> **To do**:
Every line below must be given again exactly.

━━ Data extract

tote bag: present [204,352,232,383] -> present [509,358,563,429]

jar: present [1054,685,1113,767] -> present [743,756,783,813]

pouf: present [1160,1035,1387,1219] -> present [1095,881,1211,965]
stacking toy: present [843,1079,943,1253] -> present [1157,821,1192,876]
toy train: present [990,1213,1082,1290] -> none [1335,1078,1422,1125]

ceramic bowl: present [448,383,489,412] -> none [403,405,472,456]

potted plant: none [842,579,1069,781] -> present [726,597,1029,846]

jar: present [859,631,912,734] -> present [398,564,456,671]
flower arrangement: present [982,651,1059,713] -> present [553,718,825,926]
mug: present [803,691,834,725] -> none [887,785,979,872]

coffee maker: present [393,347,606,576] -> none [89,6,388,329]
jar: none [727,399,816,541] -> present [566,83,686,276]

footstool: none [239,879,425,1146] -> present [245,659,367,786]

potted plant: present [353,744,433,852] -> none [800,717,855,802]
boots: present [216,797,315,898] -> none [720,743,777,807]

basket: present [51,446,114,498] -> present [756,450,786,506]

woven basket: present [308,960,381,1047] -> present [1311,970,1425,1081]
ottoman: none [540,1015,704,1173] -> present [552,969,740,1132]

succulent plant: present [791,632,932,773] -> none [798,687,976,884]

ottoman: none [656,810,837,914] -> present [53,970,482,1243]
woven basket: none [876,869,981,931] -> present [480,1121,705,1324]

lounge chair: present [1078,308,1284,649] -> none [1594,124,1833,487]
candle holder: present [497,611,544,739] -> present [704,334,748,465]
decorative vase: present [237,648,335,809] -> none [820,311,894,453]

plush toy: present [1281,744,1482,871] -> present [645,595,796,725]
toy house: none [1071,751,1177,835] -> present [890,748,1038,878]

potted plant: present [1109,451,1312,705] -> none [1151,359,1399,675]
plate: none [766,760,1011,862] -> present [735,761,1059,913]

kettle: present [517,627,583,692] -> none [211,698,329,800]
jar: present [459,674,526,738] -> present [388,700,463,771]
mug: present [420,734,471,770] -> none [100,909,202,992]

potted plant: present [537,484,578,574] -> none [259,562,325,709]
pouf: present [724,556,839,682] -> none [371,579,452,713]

━━━━

> **Exercise output**:
tote bag: present [204,352,232,383] -> present [509,358,563,429]

jar: present [1054,685,1113,767] -> present [743,756,783,813]

pouf: present [1160,1035,1387,1219] -> present [1095,881,1211,965]
stacking toy: present [843,1079,943,1253] -> present [1157,821,1192,876]
toy train: present [990,1213,1082,1290] -> none [1335,1078,1422,1125]

ceramic bowl: present [448,383,489,412] -> none [403,405,472,456]

potted plant: none [842,579,1069,781] -> present [726,597,1029,846]

jar: present [859,631,912,734] -> present [398,564,456,671]
flower arrangement: present [982,651,1059,713] -> present [553,718,825,926]
mug: present [803,691,834,725] -> none [887,785,979,872]

coffee maker: present [393,347,606,576] -> none [89,6,388,329]
jar: none [727,399,816,541] -> present [566,83,686,276]

footstool: none [239,879,425,1146] -> present [245,659,367,786]

potted plant: present [353,744,433,852] -> none [800,717,855,802]
boots: present [216,797,315,898] -> none [720,743,777,807]

basket: present [51,446,114,498] -> present [756,450,786,506]

woven basket: present [308,960,381,1047] -> present [1311,970,1425,1081]
ottoman: none [540,1015,704,1173] -> present [552,969,740,1132]

succulent plant: present [791,632,932,773] -> none [798,687,976,884]

ottoman: none [656,810,837,914] -> present [53,970,482,1243]
woven basket: none [876,869,981,931] -> present [480,1121,705,1324]

lounge chair: present [1078,308,1284,649] -> none [1594,124,1833,487]
candle holder: present [497,611,544,739] -> present [704,334,748,465]
decorative vase: present [237,648,335,809] -> none [820,311,894,453]

plush toy: present [1281,744,1482,871] -> present [645,595,796,725]
toy house: none [1071,751,1177,835] -> present [890,748,1038,878]

potted plant: present [1109,451,1312,705] -> none [1151,359,1399,675]
plate: none [766,760,1011,862] -> present [735,761,1059,913]

kettle: present [517,627,583,692] -> none [211,698,329,800]
jar: present [459,674,526,738] -> present [388,700,463,771]
mug: present [420,734,471,770] -> none [100,909,202,992]

potted plant: present [537,484,578,574] -> none [259,562,325,709]
pouf: present [724,556,839,682] -> none [371,579,452,713]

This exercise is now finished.